◆ **TEXTAUSZUG**:
____________________
Das Interesse hat sich vervielfacht
Derivate drücken die Renditen von Unternehmensanleihen

Kreditderivate sind bei professionellen Investoren sehr beliebt. Die Anleger greifen zu solchen Ableger-Produkten, weil die Renditen von herkömmlichen Unternehmensanleihen sehr niedrig sind.

HB FRANKFURT/M. Im Schnitt bringen Firmenbonds mit dem Rating „BBB“ – entsprechend mittlerer Kreditwürdigkeit – noch 0,70 Prozentpunkte mehr als Bundesanleihen. Da bieten Kreditderivate deutlich mehr. Mit „BBB“ bewertete Tranchen von Collaterialized Debt Obligations zum Beispiel bringen mit Aufschlägen von 1,20 Prozentpunkten fast doppelt so viel Rendite. „Das Interesse von Investoren – Banken, Versicherer und auch Fonds – an CDOs habe sich in diesem Jahr vervielfacht, sagt Jens Schendzielorz, der bei der Citigroup institutionelle Investoren bei Kreditderivaten betreut.
____________________
◆ **AUFGABEN**:
[1] Um wie viele Prozentpunkte übertreffen Firmenbonds mit dem Rating „BBB“ laut dem Artikel über Kreditderivate im Schnitt die Rendite von Bundesanleihen?
[2] Fassen Sie den Absatz des Artikels über Kreditderivate, der mit „Kreditderivate sind bei professionellen Investoren“ beginnt, in einem einzigen kürzeren Satz zusammen.
[3] Schreiben Sie den Artikel über Kreditderivate im Anschluss an seinen letzten Satz weiter.
Das folgende Material steht in keinem Zusammenhang mit dem Artikel über Kreditderivate.
____________________
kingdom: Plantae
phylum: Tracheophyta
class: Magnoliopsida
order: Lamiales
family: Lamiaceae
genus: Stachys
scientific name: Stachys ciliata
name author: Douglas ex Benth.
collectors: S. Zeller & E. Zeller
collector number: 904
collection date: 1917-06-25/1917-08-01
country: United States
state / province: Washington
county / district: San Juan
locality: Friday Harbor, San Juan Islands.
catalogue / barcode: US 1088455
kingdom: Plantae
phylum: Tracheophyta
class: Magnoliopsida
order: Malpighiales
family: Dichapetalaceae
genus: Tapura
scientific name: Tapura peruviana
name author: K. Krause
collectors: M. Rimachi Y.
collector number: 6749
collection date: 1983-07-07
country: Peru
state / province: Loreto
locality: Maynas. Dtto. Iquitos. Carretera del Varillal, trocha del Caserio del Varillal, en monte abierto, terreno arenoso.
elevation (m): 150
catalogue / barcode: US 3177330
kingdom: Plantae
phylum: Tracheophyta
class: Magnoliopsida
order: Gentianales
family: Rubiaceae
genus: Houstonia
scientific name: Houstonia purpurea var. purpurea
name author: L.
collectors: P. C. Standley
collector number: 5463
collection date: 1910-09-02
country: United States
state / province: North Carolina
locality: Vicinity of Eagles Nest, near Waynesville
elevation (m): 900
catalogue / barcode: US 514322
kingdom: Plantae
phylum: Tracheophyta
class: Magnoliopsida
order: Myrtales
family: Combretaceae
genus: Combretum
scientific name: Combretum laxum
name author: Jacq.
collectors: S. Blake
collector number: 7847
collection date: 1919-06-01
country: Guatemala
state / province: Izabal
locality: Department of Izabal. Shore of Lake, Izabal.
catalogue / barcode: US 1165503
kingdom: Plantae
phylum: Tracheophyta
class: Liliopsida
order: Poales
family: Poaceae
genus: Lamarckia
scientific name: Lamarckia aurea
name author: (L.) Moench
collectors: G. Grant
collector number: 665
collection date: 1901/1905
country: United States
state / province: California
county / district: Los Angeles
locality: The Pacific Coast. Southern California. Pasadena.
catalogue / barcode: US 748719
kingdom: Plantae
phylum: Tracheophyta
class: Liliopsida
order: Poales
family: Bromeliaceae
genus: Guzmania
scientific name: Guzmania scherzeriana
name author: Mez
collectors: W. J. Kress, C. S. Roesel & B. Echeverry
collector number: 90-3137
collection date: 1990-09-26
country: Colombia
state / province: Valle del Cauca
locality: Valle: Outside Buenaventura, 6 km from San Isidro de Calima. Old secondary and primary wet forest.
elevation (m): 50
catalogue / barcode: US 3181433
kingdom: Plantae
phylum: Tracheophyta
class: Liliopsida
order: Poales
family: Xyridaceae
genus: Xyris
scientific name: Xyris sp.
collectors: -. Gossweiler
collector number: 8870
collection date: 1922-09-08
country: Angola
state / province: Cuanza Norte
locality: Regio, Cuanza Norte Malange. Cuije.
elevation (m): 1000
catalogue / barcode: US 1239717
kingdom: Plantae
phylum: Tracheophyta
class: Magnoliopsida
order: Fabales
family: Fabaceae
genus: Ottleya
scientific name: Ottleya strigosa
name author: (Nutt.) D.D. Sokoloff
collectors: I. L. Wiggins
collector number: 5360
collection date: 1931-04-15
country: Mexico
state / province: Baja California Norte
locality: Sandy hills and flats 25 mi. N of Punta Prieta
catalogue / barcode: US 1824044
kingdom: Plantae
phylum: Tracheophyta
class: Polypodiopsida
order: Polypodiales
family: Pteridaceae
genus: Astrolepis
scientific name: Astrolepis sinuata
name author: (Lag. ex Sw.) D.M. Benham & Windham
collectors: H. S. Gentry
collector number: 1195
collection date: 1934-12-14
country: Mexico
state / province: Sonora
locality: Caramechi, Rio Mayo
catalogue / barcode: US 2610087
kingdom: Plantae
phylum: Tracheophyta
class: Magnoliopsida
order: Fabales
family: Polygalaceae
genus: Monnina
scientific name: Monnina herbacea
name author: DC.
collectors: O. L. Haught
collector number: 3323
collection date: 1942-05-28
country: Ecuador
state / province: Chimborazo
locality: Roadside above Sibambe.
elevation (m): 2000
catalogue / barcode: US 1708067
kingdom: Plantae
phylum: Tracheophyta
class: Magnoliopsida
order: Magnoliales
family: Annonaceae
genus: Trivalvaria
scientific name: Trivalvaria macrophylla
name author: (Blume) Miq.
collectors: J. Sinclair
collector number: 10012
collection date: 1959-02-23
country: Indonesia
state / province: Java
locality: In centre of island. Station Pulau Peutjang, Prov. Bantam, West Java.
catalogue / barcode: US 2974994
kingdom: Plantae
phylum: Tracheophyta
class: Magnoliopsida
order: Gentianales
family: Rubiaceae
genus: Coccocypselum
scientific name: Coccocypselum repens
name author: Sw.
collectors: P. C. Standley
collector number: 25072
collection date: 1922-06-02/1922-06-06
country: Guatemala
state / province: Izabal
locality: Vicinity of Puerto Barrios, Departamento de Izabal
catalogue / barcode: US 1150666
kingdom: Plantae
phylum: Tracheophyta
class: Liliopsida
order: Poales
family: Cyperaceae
____________________
◆ **LÖSUNGEN**:
[1] Sie bringen im Schnitt 0,70 Prozentpunkte mehr als Bundesanleihen.

[2] Professionelle Investoren setzen gern auf Kreditderivate, weil herkömmliche Unternehmensanleihen nur sehr niedrige Renditen abwerfen.

[3]
Bei Collateralized Debt Obligations fasst ein so genannter Originator – in den meisten Fällen eine Bank – einen Pool von meist 100 bis 200 verschiedenen Unternehmensanleihen zusammen. Bei synthetischen CDOs, die inzwischen den Großteil dieser Papiere ausmachen, werden nicht die Bonds selbst, sondern nur deren Kreditrisiken mit Hilfe von Credit Default Swaps (CDS) zusammengefasst. Die sind eine Art Ausfallversicherung auf Unternehmensanleihen (siehe am Ende dieses Artikels: „Verbriefte Risiken“).

Den Pool an Forderungen auf Unternehmensanleihen oder deren Kreditrisiken überträgt der Originator auf eine Zweckgesellschaft. Diese Übertragung nennt man Verbriefung. Die Zweckgesellschaft begibt auf Grundlage der Forderungen die CDOs. Sie werden in verschiedene Tranchen über das gesamte Rating-Spektrum aufgeteilt. Das funktioniert, weil genau berechnet wird, welcher Teil des Portfolios ausfallen könnte. Von einem möglichen Ausfall sind dann zunächst die gar nicht bewerteten und dann die Tranchen mit schlechter Bonitätsnote betroffen.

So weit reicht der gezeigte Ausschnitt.